● Task to complete
Go through the material below, count the lines with the word "getInstance", and reply with the count alone.

● Records for the task
....

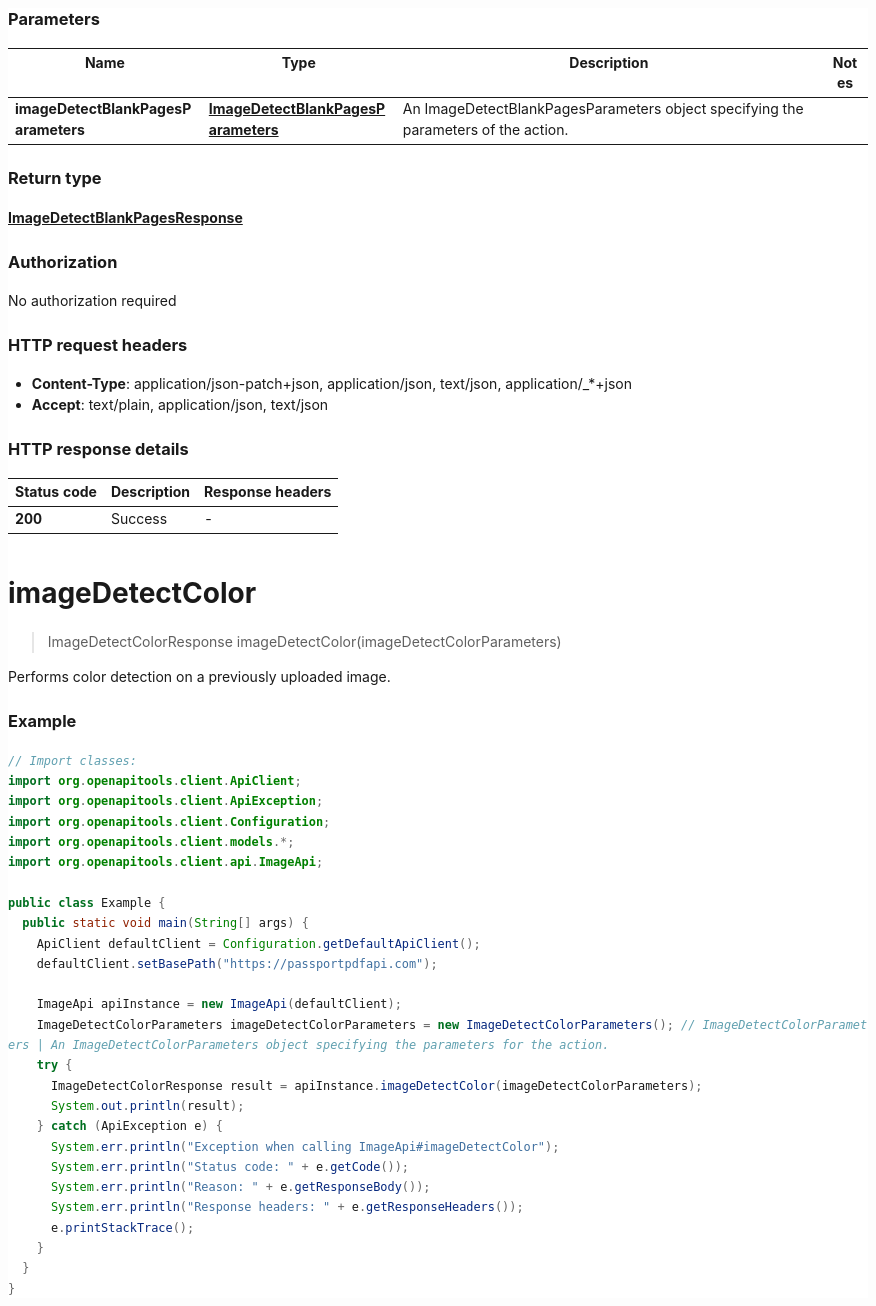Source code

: ### Parameters

Name | Type | Description  | Notes
------------- | ------------- | ------------- | -------------
 **imageDetectBlankPagesParameters** | [**ImageDetectBlankPagesParameters**](ImageDetectBlankPagesParameters.md)| An ImageDetectBlankPagesParameters object specifying the parameters of the action. |

### Return type

[**ImageDetectBlankPagesResponse**](ImageDetectBlankPagesResponse.md)

### Authorization

No authorization required

### HTTP request headers

 - **Content-Type**: application/json-patch+json, application/json, text/json, application/_*+json
 - **Accept**: text/plain, application/json, text/json

### HTTP response details
| Status code | Description | Response headers |
|-------------|-------------|------------------|
**200** | Success |  -  |

<a name="imageDetectColor"></a>
# **imageDetectColor**
> ImageDetectColorResponse imageDetectColor(imageDetectColorParameters)

Performs color detection  on a previously uploaded image.

### Example
```java
// Import classes:
import org.openapitools.client.ApiClient;
import org.openapitools.client.ApiException;
import org.openapitools.client.Configuration;
import org.openapitools.client.models.*;
import org.openapitools.client.api.ImageApi;

public class Example {
  public static void main(String[] args) {
    ApiClient defaultClient = Configuration.getDefaultApiClient();
    defaultClient.setBasePath("https://passportpdfapi.com");

    ImageApi apiInstance = new ImageApi(defaultClient);
    ImageDetectColorParameters imageDetectColorParameters = new ImageDetectColorParameters(); // ImageDetectColorParameters | An ImageDetectColorParameters object specifying the parameters for the action.
    try {
      ImageDetectColorResponse result = apiInstance.imageDetectColor(imageDetectColorParameters);
      System.out.println(result);
    } catch (ApiException e) {
      System.err.println("Exception when calling ImageApi#imageDetectColor");
      System.err.println("Status code: " + e.getCode());
      System.err.println("Reason: " + e.getResponseBody());
      System.err.println("Response headers: " + e.getResponseHeaders());
      e.printStackTrace();
    }
  }
}
```
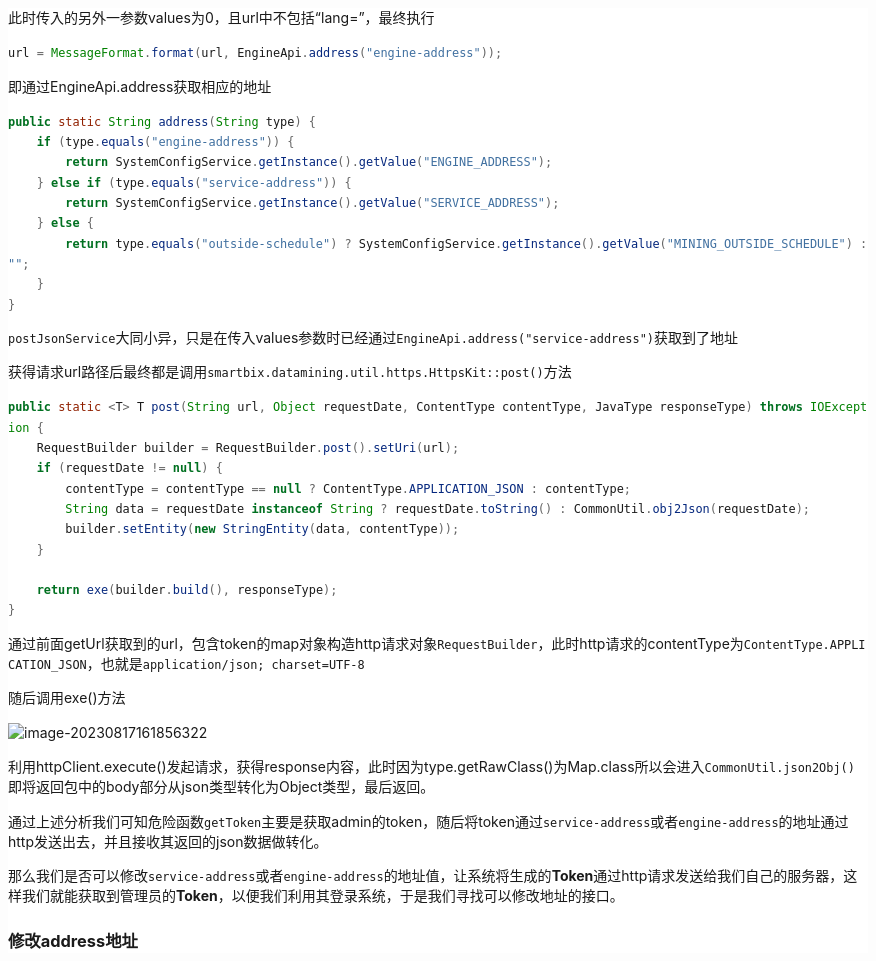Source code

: 此时传入的另外一参数values为0，且url中不包括“lang=”，最终执行

```java
url = MessageFormat.format(url, EngineApi.address("engine-address"));
```

即通过EngineApi.address获取相应的地址

```java
public static String address(String type) {
    if (type.equals("engine-address")) {
        return SystemConfigService.getInstance().getValue("ENGINE_ADDRESS");
    } else if (type.equals("service-address")) {
        return SystemConfigService.getInstance().getValue("SERVICE_ADDRESS");
    } else {
        return type.equals("outside-schedule") ? SystemConfigService.getInstance().getValue("MINING_OUTSIDE_SCHEDULE") : "";
    }
}
```

`postJsonService`大同小异，只是在传入values参数时已经通过`EngineApi.address("service-address")`获取到了地址

获得请求url路径后最终都是调用`smartbix.datamining.util.https.HttpsKit::post()`方法

```java
public static <T> T post(String url, Object requestDate, ContentType contentType, JavaType responseType) throws IOException {
    RequestBuilder builder = RequestBuilder.post().setUri(url);
    if (requestDate != null) {
        contentType = contentType == null ? ContentType.APPLICATION_JSON : contentType;
        String data = requestDate instanceof String ? requestDate.toString() : CommonUtil.obj2Json(requestDate);
        builder.setEntity(new StringEntity(data, contentType));
    }

    return exe(builder.build(), responseType);
}
```

通过前面getUrl获取到的url，包含token的map对象构造http请求对象`RequestBuilder`，此时http请求的contentType为`ContentType.APPLICATION_JSON`，也就是`application/json; charset=UTF-8`

随后调用exe()方法

![image-20230817161856322](https://shs3.b.qianxin.com/butian_public/f2669431c6bbc9fa6dc8d1f585ae9aea570c2c2b6e510.jpg)

利用httpClient.execute()发起请求，获得response内容，此时因为type.getRawClass()为Map.class所以会进入`CommonUtil.json2Obj()`即将返回包中的body部分从json类型转化为Object类型，最后返回。

通过上述分析我们可知危险函数`getToken`主要是获取admin的token，随后将token通过`service-address`或者`engine-address`的地址通过http发送出去，并且接收其返回的json数据做转化。

那么我们是否可以修改`service-address`或者`engine-address`的地址值，让系统将生成的**Token**通过http请求发送给我们自己的服务器，这样我们就能获取到管理员的**Token**，以便我们利用其登录系统，于是我们寻找可以修改地址的接口。

### 修改address地址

....

● Response to this task
3